The acquisition is expected to diversify LPC’s customer base by adding Fortune 100 companies in aerospace, defense, and pharmaceuticals. The company also anticipates generating steady service revenue from Beamer’s installed base of customers.
This information is based on a press release statement from Laser Photonics Corporation. InvestingPro analysis indicates the company currently operates with a weak financial health score, maintaining a moderate debt level with short-term obligations exceeding liquid assets. Subscribers can access 10+ additional ProTips and comprehensive financial metrics for deeper analysis of LASE’s acquisition strategy and market position.

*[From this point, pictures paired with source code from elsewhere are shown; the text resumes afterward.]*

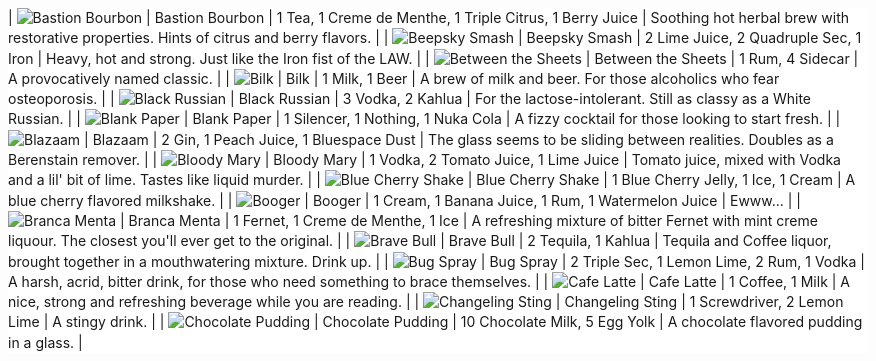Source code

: | ![Bastion Bourbon](drinks_bastion_bourbon.png)                 | Bastion Bourbon             | 1 Tea, 1 Creme de Menthe, 1 Triple Citrus, 1 Berry Juice                 | Soothing hot herbal brew with restorative properties. Hints of citrus and berry flavors.                                                                                                    |
| ![Beepsky Smash](drinks_beepskysmashglass.png)                 | Beepsky Smash               | 2 Lime Juice, 2 Quadruple Sec, 1 Iron                                    | Heavy, hot and strong. Just like the Iron fist of the LAW.                                                                                                                                  |
| ![Between the Sheets](drinks_between_the_sheets.png)           | Between the Sheets          | 1 Rum, 4 Sidecar                                                         | A provocatively named classic.                                                                                                                                                              |
| ![Bilk](drinks_glass_yellow.png)                               | Bilk                        | 1 Milk, 1 Beer                                                           | A brew of milk and beer. For those alcoholics who fear osteoporosis.                                                                                                                        |
| ![Black Russian](drinks_blackrussianglass.png)                 | Black Russian               | 3 Vodka, 2 Kahlua                                                        | For the lactose-intolerant. Still as classy as a White Russian.                                                                                                                             |
| ![Blank Paper](drinks_blank_paper.png)                         | Blank Paper                 | 1 Silencer, 1 Nothing, 1 Nuka Cola                                       | A fizzy cocktail for those looking to start fresh.                                                                                                                                          |
| ![Blazaam](drinks_blazaamglass.png)                            | Blazaam                     | 2 Gin, 1 Peach Juice, 1 Bluespace Dust                                   | The glass seems to be sliding between realities. Doubles as a Berenstain remover.                                                                                                           |
| ![Bloody Mary](drinks_bloodymaryglass.png)                     | Bloody Mary                 | 1 Vodka, 2 Tomato Juice, 1 Lime Juice                                    | Tomato juice, mixed with Vodka and a lil' bit of lime. Tastes like liquid murder.                                                                                                           |
| ![Blue Cherry Shake](drinks_bluecherryshake.png)               | Blue Cherry Shake           | 1 Blue Cherry Jelly, 1 Ice, 1 Cream                                      | A blue cherry flavored milkshake.                                                                                                                                                           |
| ![Booger](drinks_booger.png)                                   | Booger                      | 1 Cream, 1 Banana Juice, 1 Rum, 1 Watermelon Juice                       | Ewww...                                                                                                                                                                                     |
| ![Branca Menta](drinks_minted_fernet.png)                      | Branca Menta                | 1 Fernet, 1 Creme de Menthe, 1 Ice                                       | A refreshing mixture of bitter Fernet with mint creme liquour. The closest you'll ever get to the original.                                                                                 |
| ![Brave Bull](drinks_bravebullglass.png)                       | Brave Bull                  | 2 Tequila, 1 Kahlua                                                      | Tequila and Coffee liquor, brought together in a mouthwatering mixture. Drink up.                                                                                                           |
| ![Bug Spray](drinks_bug_spray.png)                             | Bug Spray                   | 2 Triple Sec, 1 Lemon Lime, 2 Rum, 1 Vodka                               | A harsh, acrid, bitter drink, for those who need something to brace themselves.                                                                                                             |
| ![Cafe Latte](drinks_cafe_latte.png)                           | Cafe Latte                  | 1 Coffee, 1 Milk                                                         | A nice, strong and refreshing beverage while you are reading.                                                                                                                               |
| ![Changeling Sting](drinks_changelingsting.png)                | Changeling Sting            | 1 Screwdriver, 2 Lemon Lime                                              | A stingy drink.                                                                                                                                                                             |
| ![Chocolate Pudding](drinks_chocolatepudding.png)              | Chocolate Pudding           | 10 Chocolate Milk, 5 Egg Yolk                                            | A chocolate flavored pudding in a glass.                                                                                                                                                    |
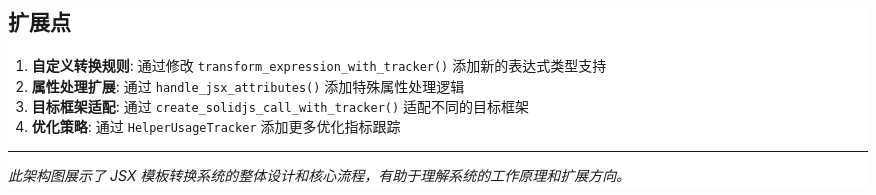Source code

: ## 扩展点

1. **自定义转换规则**: 通过修改 `transform_expression_with_tracker()` 添加新的表达式类型支持
2. **属性处理扩展**: 通过 `handle_jsx_attributes()` 添加特殊属性处理逻辑
3. **目标框架适配**: 通过 `create_solidjs_call_with_tracker()` 适配不同的目标框架
4. **优化策略**: 通过 `HelperUsageTracker` 添加更多优化指标跟踪

---

*此架构图展示了 JSX 模板转换系统的整体设计和核心流程，有助于理解系统的工作原理和扩展方向。*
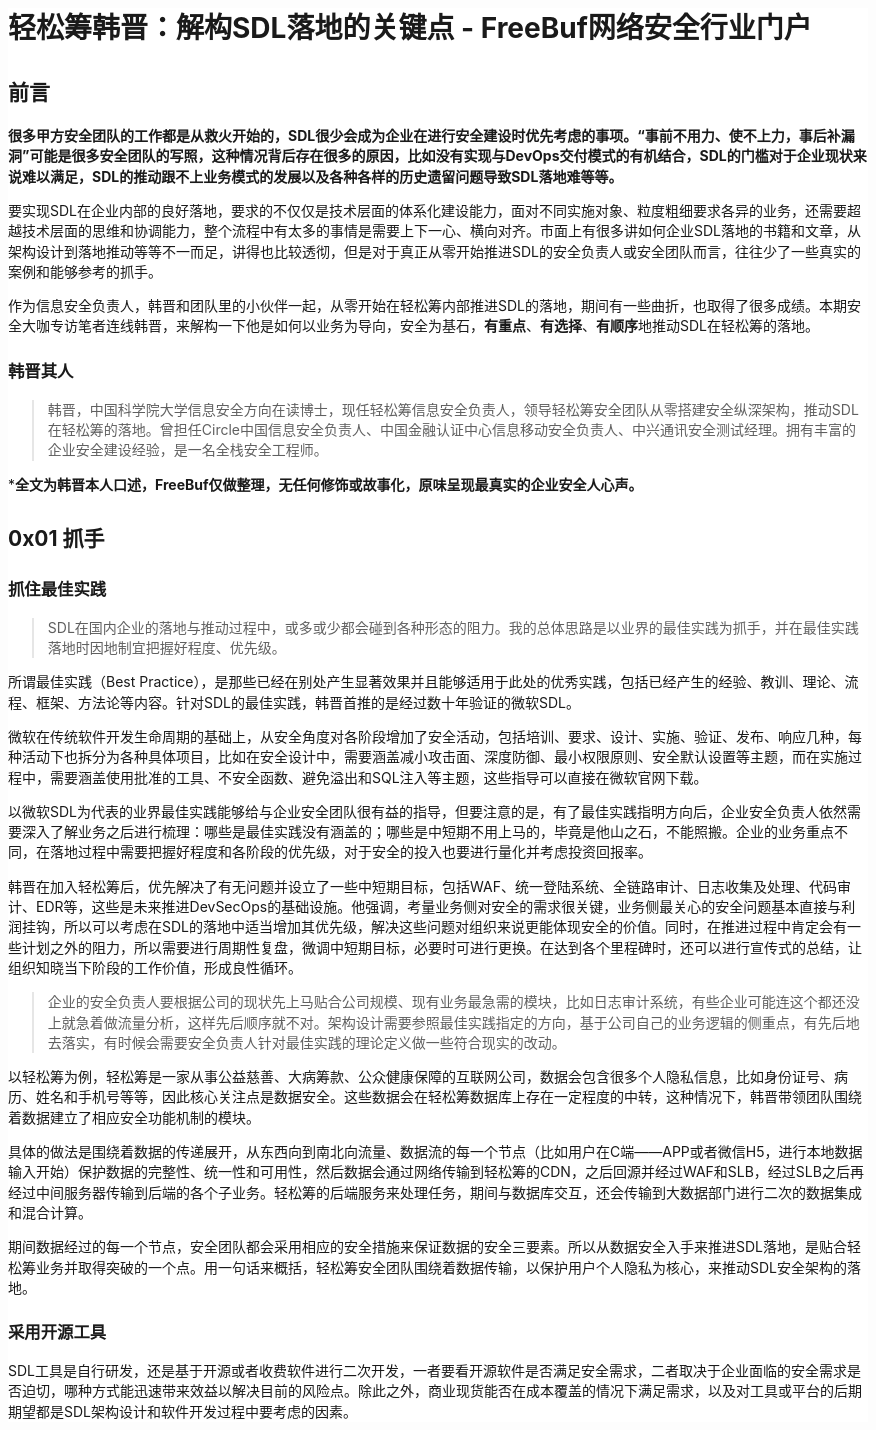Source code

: # 轻松筹韩晋：解构SDL落地的关键点 - FreeBuf网络安全行业门户
前言
--

**很多甲方安全团队的工作都是从救火开始的，SDL很少会成为企业在进行安全建设时优先考虑的事项。“事前不用力、使不上力，事后补漏洞”可能是很多安全团队的写照，这种情况背后存在很多的原因，比如没有实现与DevOps交付模式的有机结合，SDL的门槛对于企业现状来说难以满足，SDL的推动跟不上业务模式的发展以及各种各样的历史遗留问题导致SDL落地难等等。** 

要实现SDL在企业内部的良好落地，要求的不仅仅是技术层面的体系化建设能力，面对不同实施对象、粒度粗细要求各异的业务，还需要超越技术层面的思维和协调能力，整个流程中有太多的事情是需要上下一心、横向对齐。市面上有很多讲如何企业SDL落地的书籍和文章，从架构设计到落地推动等等不一而足，讲得也比较透彻，但是对于真正从零开始推进SDL的安全负责人或安全团队而言，往往少了一些真实的案例和能够参考的抓手。

作为信息安全负责人，韩晋和团队里的小伙伴一起，从零开始在轻松筹内部推进SDL的落地，期间有一些曲折，也取得了很多成绩。本期安全大咖专访笔者连线韩晋，来解构一下他是如何以业务为导向，安全为基石，**有重点**、**有选择**、**有顺序**地推动SDL在轻松筹的落地。

### 韩晋其人

> 韩晋，中国科学院大学信息安全方向在读博士，现任轻松筹信息安全负责人，领导轻松筹安全团队从零搭建安全纵深架构，推动SDL在轻松筹的落地。曾担任Circle中国信息安全负责人、中国金融认证中心信息移动安全负责人、中兴通讯安全测试经理。拥有丰富的企业安全建设经验，是一名全栈安全工程师。

***全文为韩晋本人口述，FreeBuf仅做整理，无任何修饰或故事化，原味呈现最真实的企业安全人心声。** 

0x01 抓手
-------

### 抓住最佳实践

> SDL在国内企业的落地与推动过程中，或多或少都会碰到各种形态的阻力。我的总体思路是以业界的最佳实践为抓手，并在最佳实践落地时因地制宜把握好程度、优先级。

所谓最佳实践（Best Practice），是那些已经在别处产生显著效果并且能够适用于此处的优秀实践，包括已经产生的经验、教训、理论、流程、框架、方法论等内容。针对SDL的最佳实践，韩晋首推的是经过数十年验证的微软SDL。

微软在传统软件开发生命周期的基础上，从安全角度对各阶段增加了安全活动，包括培训、要求、设计、实施、验证、发布、响应几种，每种活动下也拆分为各种具体项目，比如在安全设计中，需要涵盖减小攻击面、深度防御、最小权限原则、安全默认设置等主题，而在实施过程中，需要涵盖使用批准的工具、不安全函数、避免溢出和SQL注入等主题，这些指导可以直接在微软官网下载。

以微软SDL为代表的业界最佳实践能够给与企业安全团队很有益的指导，但要注意的是，有了最佳实践指明方向后，企业安全负责人依然需要深入了解业务之后进行梳理：哪些是最佳实践没有涵盖的；哪些是中短期不用上马的，毕竟是他山之石，不能照搬。企业的业务重点不同，在落地过程中需要把握好程度和各阶段的优先级，对于安全的投入也要进行量化并考虑投资回报率。

韩晋在加入轻松筹后，优先解决了有无问题并设立了一些中短期目标，包括WAF、统一登陆系统、全链路审计、日志收集及处理、代码审计、EDR等，这些是未来推进DevSecOps的基础设施。他强调，考量业务侧对安全的需求很关键，业务侧最关心的安全问题基本直接与利润挂钩，所以可以考虑在SDL的落地中适当增加其优先级，解决这些问题对组织来说更能体现安全的价值。同时，在推进过程中肯定会有一些计划之外的阻力，所以需要进行周期性复盘，微调中短期目标，必要时可进行更换。在达到各个里程碑时，还可以进行宣传式的总结，让组织知晓当下阶段的工作价值，形成良性循环。

> 企业的安全负责人要根据公司的现状先上马贴合公司规模、现有业务最急需的模块，比如日志审计系统，有些企业可能连这个都还没上就急着做流量分析，这样先后顺序就不对。架构设计需要参照最佳实践指定的方向，基于公司自己的业务逻辑的侧重点，有先后地去落实，有时候会需要安全负责人针对最佳实践的理论定义做一些符合现实的改动。

以轻松筹为例，轻松筹是一家从事公益慈善、大病筹款、公众健康保障的互联网公司，数据会包含很多个人隐私信息，比如身份证号、病历、姓名和手机号等等，因此核心关注点是数据安全。这些数据会在轻松筹数据库上存在一定程度的中转，这种情况下，韩晋带领团队围绕着数据建立了相应安全功能机制的模块。

具体的做法是围绕着数据的传递展开，从东西向到南北向流量、数据流的每一个节点（比如用户在C端——APP或者微信H5，进行本地数据输入开始）保护数据的完整性、统一性和可用性，然后数据会通过网络传输到轻松筹的CDN，之后回源并经过WAF和SLB，经过SLB之后再经过中间服务器传输到后端的各个子业务。轻松筹的后端服务来处理任务，期间与数据库交互，还会传输到大数据部门进行二次的数据集成和混合计算。

期间数据经过的每一个节点，安全团队都会采用相应的安全措施来保证数据的安全三要素。所以从数据安全入手来推进SDL落地，是贴合轻松筹业务并取得突破的一个点。用一句话来概括，轻松筹安全团队围绕着数据传输，以保护用户个人隐私为核心，来推动SDL安全架构的落地。

### 采用开源工具

SDL工具是自行研发，还是基于开源或者收费软件进行二次开发，一者要看开源软件是否满足安全需求，二者取决于企业面临的安全需求是否迫切，哪种方式能迅速带来效益以解决目前的风险点。除此之外，商业现货能否在成本覆盖的情况下满足需求，以及对工具或平台的后期期望都是SDL架构设计和软件开发过程中要考虑的因素。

In other recent news, Laser Photonics Corporation has completed a convertible note financing with Hudson Global Ventures. The agreement involves a 12-month secured convertible promissory note with a principal amount of $455,000, bearing an annual interest rate of 12%. The note is convertible into shares of Laser Photonics common stock at a fixed price, with specific provisions for prepayment. Additionally, Laser Photonics has entered into a strategic media partnership with New to The Street to enhance its brand visibility through various media channels. The company has also completed the integration of Beamer Laser Marking Systems into its operations and has begun shipping initial orders from this facility. This integration was part of an all-stock transaction with Fonon Quantum Technologies, pending NASDAQ approval. Furthermore, Laser Photonics received a third purchase order from Sun Display Systems for its LaserTower MegaCenter, designed for high-precision industrial production. Lastly, its subsidiary, CMS Laser, secured an order for a high-speed CO₂ laser drilling system from EAP Lasers, marking the beginning of a series of expected orders.